The BOSTON study [NCT03110562] looked at selinexor in the setting of early relapse, so 402 patients were treated with lines 1 to 3. This is a phase 3 trial with two arms: seliniso, bortezomib, dexamethasone (SVd) versus bortezomib and dexamethasone (Vd). Bortezomib was administered differently in the second group; the Vd group was given every two weeks. The primary endpoint is progression-free survival (PFS). Patients were stratified according to whether they had ever taken bortezomib. More than half of the patients were older than 65 years, and less than 20% had Revised International Staging System stage III high-risk disease.
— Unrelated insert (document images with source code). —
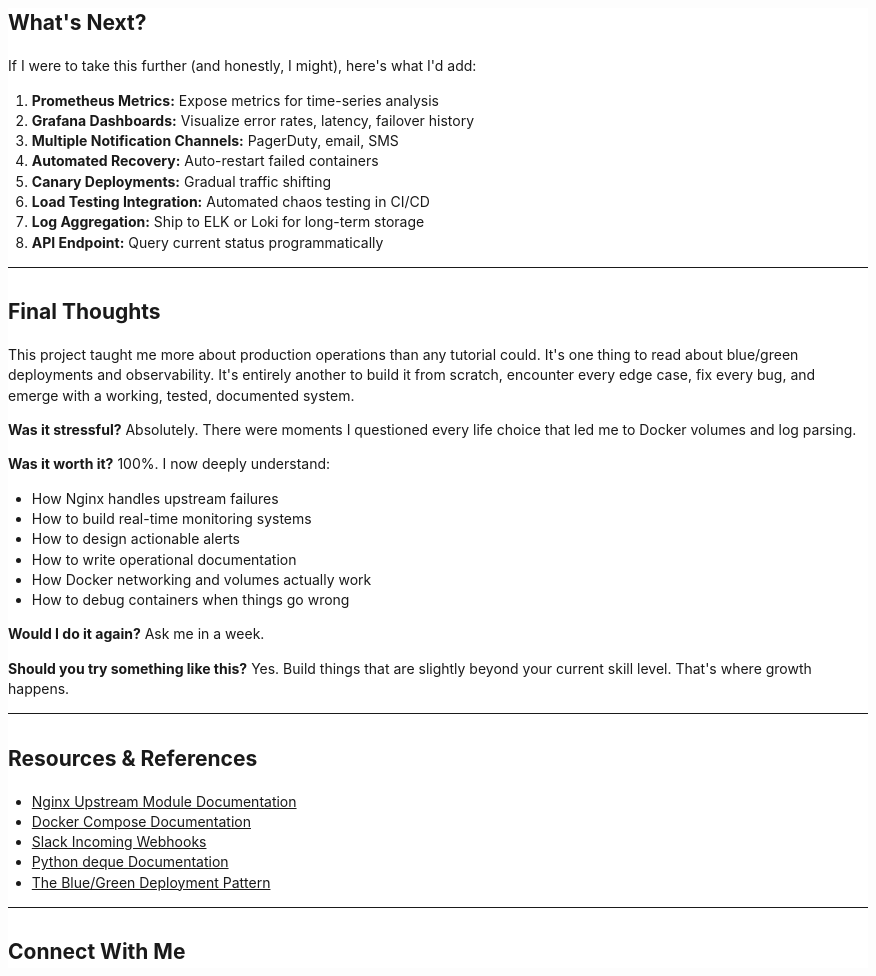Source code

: 
## What's Next?

If I were to take this further (and honestly, I might), here's what I'd add:

1. **Prometheus Metrics:** Expose metrics for time-series analysis
2. **Grafana Dashboards:** Visualize error rates, latency, failover history
3. **Multiple Notification Channels:** PagerDuty, email, SMS
4. **Automated Recovery:** Auto-restart failed containers
5. **Canary Deployments:** Gradual traffic shifting
6. **Load Testing Integration:** Automated chaos testing in CI/CD
7. **Log Aggregation:** Ship to ELK or Loki for long-term storage
8. **API Endpoint:** Query current status programmatically

---

## Final Thoughts

This project taught me more about production operations than any tutorial could. It's one thing to read about blue/green deployments and observability. It's entirely another to build it from scratch, encounter every edge case, fix every bug, and emerge with a working, tested, documented system.

**Was it stressful?** Absolutely. There were moments I questioned every life choice that led me to Docker volumes and log parsing.

**Was it worth it?** 100%. I now deeply understand:
- How Nginx handles upstream failures
- How to build real-time monitoring systems
- How to design actionable alerts
- How to write operational documentation
- How Docker networking and volumes actually work
- How to debug containers when things go wrong

**Would I do it again?** Ask me in a week.

**Should you try something like this?** Yes. Build things that are slightly beyond your current skill level. That's where growth happens.

---

## Resources & References

- [Nginx Upstream Module Documentation](http://nginx.org/en/docs/http/ngx_http_upstream_module.html)
- [Docker Compose Documentation](https://docs.docker.com/compose/)
- [Slack Incoming Webhooks](https://api.slack.com/messaging/webhooks)
- [Python deque Documentation](https://docs.python.org/3/library/collections.html#collections.deque)
- [The Blue/Green Deployment Pattern](https://martinfowler.com/bliki/BlueGreenDeployment.html)

---

## Connect With Me
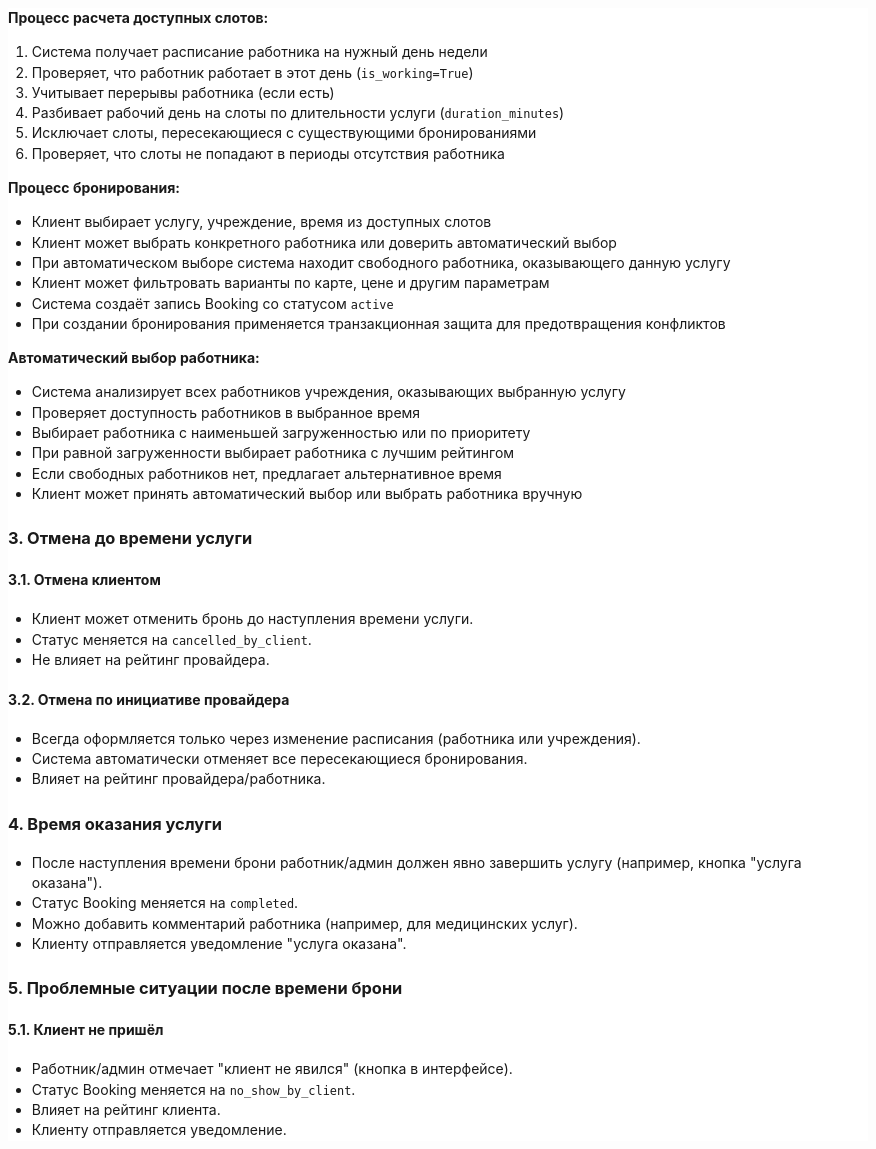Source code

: **Процесс расчета доступных слотов:**
1. Система получает расписание работника на нужный день недели
2. Проверяет, что работник работает в этот день (`is_working=True`)
3. Учитывает перерывы работника (если есть)
4. Разбивает рабочий день на слоты по длительности услуги (`duration_minutes`)
5. Исключает слоты, пересекающиеся с существующими бронированиями
6. Проверяет, что слоты не попадают в периоды отсутствия работника

**Процесс бронирования:**
- Клиент выбирает услугу, учреждение, время из доступных слотов
- Клиент может выбрать конкретного работника или доверить автоматический выбор
- При автоматическом выборе система находит свободного работника, оказывающего данную услугу
- Клиент может фильтровать варианты по карте, цене и другим параметрам
- Система создаёт запись Booking со статусом `active`
- При создании бронирования применяется транзакционная защита для предотвращения конфликтов

**Автоматический выбор работника:**
- Система анализирует всех работников учреждения, оказывающих выбранную услугу
- Проверяет доступность работников в выбранное время
- Выбирает работника с наименьшей загруженностью или по приоритету
- При равной загруженности выбирает работника с лучшим рейтингом
- Если свободных работников нет, предлагает альтернативное время
- Клиент может принять автоматический выбор или выбрать работника вручную

### 3. Отмена до времени услуги

#### 3.1. Отмена клиентом
- Клиент может отменить бронь до наступления времени услуги.
- Статус меняется на `cancelled_by_client`.
- Не влияет на рейтинг провайдера.

#### 3.2. Отмена по инициативе провайдера
- Всегда оформляется только через изменение расписания (работника или учреждения).
- Система автоматически отменяет все пересекающиеся бронирования.
- Влияет на рейтинг провайдера/работника.

### 4. Время оказания услуги

- После наступления времени брони работник/админ должен явно завершить услугу (например, кнопка "услуга оказана").
- Статус Booking меняется на `completed`.
- Можно добавить комментарий работника (например, для медицинских услуг).
- Клиенту отправляется уведомление "услуга оказана".

### 5. Проблемные ситуации после времени брони

#### 5.1. Клиент не пришёл
- Работник/админ отмечает "клиент не явился" (кнопка в интерфейсе).
- Статус Booking меняется на `no_show_by_client`.
- Влияет на рейтинг клиента.
- Клиенту отправляется уведомление.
Baseline characteristics were well balanced between the two arms. 17p deletion was found in 11% of the supraventricular tachycardia group [n=95] and 8% of the supraventricular tachycardia group [n=007]. Most patients received 1 course of treatment, so most patients were at first relapse, and most patients had previously received bortezomib, so many patients had initially received VRd [bortezomib, lenalidomide (Revlimid), dexamethasone] or had received some bortezomib-based regimen in the first line, which is slightly different from our case. In this study, many patients took bortezomib before taking selinesol and bortezomib. Not many of them were on daratumumab; only 6% of patients who received SVd and 3% of patients who received Vd had daratumumab. But most people had taken bortezomib before joining the study.
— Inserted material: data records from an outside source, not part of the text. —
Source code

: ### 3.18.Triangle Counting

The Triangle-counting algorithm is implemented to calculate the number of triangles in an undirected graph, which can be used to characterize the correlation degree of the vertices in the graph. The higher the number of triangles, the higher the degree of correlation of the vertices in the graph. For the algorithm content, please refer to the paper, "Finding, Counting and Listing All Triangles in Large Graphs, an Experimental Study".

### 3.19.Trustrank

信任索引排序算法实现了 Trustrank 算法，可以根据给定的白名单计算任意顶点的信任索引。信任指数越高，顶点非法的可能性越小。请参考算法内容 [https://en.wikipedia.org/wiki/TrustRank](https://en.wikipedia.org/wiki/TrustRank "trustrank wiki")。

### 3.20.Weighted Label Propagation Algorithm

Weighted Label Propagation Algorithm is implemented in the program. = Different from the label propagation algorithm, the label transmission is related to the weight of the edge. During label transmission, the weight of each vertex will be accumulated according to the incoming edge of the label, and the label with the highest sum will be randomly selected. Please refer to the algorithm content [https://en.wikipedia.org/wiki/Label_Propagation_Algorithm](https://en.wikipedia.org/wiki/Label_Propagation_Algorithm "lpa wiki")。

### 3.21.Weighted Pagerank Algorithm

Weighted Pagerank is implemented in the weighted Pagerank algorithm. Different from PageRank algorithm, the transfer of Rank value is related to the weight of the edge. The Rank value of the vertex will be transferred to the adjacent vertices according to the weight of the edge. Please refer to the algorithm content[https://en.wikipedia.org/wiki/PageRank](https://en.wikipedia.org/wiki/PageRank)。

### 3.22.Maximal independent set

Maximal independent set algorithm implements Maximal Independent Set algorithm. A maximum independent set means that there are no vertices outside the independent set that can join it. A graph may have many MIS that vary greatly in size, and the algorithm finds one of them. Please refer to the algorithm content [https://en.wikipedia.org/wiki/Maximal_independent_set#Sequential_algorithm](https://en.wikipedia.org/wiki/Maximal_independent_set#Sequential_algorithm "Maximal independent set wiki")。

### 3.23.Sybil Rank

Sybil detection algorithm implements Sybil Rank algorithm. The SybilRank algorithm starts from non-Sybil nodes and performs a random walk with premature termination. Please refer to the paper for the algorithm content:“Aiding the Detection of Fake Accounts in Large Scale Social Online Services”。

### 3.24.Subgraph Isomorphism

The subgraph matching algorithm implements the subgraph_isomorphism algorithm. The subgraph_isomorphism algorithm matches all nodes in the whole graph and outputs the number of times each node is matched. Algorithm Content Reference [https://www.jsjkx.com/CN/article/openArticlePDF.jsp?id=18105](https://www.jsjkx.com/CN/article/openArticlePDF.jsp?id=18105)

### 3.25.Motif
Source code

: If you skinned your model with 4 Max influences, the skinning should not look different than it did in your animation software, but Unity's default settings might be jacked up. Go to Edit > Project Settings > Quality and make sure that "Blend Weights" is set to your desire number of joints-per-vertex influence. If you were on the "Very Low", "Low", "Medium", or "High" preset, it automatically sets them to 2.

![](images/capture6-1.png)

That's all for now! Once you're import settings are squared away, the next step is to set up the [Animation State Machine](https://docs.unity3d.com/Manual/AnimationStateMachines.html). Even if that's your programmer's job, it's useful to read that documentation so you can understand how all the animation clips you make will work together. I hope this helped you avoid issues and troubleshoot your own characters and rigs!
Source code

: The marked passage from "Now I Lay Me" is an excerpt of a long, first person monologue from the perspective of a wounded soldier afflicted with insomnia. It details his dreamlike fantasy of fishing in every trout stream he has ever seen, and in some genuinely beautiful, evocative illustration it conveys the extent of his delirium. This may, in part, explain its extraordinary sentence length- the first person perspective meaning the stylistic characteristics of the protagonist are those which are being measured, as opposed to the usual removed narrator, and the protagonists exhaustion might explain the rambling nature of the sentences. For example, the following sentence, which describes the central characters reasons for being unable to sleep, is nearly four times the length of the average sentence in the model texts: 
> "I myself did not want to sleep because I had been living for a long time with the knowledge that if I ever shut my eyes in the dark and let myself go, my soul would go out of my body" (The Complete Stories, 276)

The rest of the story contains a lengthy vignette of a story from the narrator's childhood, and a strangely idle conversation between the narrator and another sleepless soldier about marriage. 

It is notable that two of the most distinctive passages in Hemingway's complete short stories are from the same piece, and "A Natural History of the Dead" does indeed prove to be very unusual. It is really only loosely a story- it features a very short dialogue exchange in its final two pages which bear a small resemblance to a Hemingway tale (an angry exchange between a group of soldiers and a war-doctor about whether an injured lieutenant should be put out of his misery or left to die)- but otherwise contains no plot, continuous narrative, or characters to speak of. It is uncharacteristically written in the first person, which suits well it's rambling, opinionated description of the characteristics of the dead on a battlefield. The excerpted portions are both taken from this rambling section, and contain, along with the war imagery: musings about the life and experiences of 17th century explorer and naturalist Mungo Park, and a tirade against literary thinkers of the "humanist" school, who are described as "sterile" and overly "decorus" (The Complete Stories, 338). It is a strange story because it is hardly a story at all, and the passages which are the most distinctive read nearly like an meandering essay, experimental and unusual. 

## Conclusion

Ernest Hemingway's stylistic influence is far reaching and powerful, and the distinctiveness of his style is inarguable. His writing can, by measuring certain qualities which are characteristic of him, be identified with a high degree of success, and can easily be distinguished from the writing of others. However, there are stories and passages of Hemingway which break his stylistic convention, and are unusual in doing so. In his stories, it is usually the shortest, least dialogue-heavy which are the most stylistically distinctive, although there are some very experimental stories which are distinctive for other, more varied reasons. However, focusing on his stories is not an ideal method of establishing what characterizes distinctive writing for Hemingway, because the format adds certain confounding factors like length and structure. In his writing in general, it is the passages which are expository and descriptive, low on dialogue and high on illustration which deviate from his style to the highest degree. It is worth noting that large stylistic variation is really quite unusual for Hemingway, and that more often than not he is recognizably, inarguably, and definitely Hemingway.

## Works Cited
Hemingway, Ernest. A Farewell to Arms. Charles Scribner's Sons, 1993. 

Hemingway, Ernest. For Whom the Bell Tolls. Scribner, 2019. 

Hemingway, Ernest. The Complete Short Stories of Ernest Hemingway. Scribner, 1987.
There is certainly a PFS advantage to adding selinesol to bortezomib and dexamethasoneParticularly in those who had previously received bortezomib, the median PFS was 13.93 months for SVd compared with 9.46 months for Vd, and the HR was 0.70 [95% CI, 0.53-0.93; P=0.0075]. As a result, the risk of death or progression was reduced by 30% with triplet. So if selinesol is added to bortezomib, patients may become sensitized to it again, even though they had it before their first relapse. .
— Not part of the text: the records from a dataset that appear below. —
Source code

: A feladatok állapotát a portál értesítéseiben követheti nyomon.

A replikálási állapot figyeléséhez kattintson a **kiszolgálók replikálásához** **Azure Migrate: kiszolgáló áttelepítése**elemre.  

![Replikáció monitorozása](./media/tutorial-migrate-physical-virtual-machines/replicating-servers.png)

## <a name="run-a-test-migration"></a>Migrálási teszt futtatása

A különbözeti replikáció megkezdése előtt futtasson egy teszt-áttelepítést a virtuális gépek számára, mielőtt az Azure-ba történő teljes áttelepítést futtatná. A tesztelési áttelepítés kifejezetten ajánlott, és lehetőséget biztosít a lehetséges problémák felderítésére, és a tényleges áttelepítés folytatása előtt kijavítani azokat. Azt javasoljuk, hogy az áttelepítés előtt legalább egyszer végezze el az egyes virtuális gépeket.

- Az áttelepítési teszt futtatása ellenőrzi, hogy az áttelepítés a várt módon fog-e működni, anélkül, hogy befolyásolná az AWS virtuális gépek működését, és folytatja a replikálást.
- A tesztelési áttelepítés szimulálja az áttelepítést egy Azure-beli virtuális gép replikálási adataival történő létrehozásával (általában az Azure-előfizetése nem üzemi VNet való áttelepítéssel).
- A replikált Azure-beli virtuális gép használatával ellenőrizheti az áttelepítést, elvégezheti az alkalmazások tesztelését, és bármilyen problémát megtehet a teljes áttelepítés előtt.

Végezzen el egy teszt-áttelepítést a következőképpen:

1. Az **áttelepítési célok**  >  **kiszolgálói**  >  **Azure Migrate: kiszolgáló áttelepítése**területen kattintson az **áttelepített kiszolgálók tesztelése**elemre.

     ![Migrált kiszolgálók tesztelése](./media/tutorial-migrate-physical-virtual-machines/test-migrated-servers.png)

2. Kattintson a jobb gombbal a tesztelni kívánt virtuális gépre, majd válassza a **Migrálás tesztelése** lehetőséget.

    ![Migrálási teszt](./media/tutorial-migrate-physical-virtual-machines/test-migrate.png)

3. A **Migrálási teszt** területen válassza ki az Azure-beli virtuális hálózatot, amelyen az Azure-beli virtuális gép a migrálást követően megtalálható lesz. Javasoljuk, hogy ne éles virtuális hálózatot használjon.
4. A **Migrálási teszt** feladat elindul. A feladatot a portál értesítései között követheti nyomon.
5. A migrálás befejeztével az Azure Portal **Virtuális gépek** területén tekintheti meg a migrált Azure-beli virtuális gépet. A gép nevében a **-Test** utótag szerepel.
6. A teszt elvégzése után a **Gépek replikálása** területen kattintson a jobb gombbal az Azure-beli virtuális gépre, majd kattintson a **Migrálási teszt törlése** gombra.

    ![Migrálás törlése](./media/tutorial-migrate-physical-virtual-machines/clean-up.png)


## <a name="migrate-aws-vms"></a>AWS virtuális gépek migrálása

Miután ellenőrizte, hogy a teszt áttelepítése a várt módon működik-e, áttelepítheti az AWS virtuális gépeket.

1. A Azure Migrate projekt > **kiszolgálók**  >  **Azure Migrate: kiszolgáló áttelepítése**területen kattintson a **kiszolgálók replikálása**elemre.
The objective response rates for SVd and Vd were 76.4% and 62.3%, respectively, so the triplet group had a higher response rate. 2 The median duration of response was approximately 1 month in both groups, with the median duration of response being longer in the SVd group, thus 20.3 months and 12.9 months [Vd group], respectively.

Subgroups such as cytogenetics, prior usedaratumumab, renal impairment, age, and prior bortezomib use did influence the results. Addition of selinesol was effective in all patients regardless of cytogenetics. Patients with high-risk cytogenetics did better when selinesol was added. Older patients had better median PFS with the addition of selinesol.

AboutAdverse events [AE] of SVd, most are hematological adverse events. Thrombocytopenia was common; 60% of patients had any degree of thrombocytopenia [in the SVd group]. About one-third had any grade of anemia, and 15% had any grade of neutropenia. Any level of fatigue was common, occurring in 42% of cases. Gastrointestinal adverse events were common; half of the patients had any degree of nausea. About a quarter of patients lose weight, and about a third of patients at any level experience a loss of appetite. A large number of patients in the study required dose adjustments [treatment-related adverse events discontinuation, SVd 21%, Vd 16%].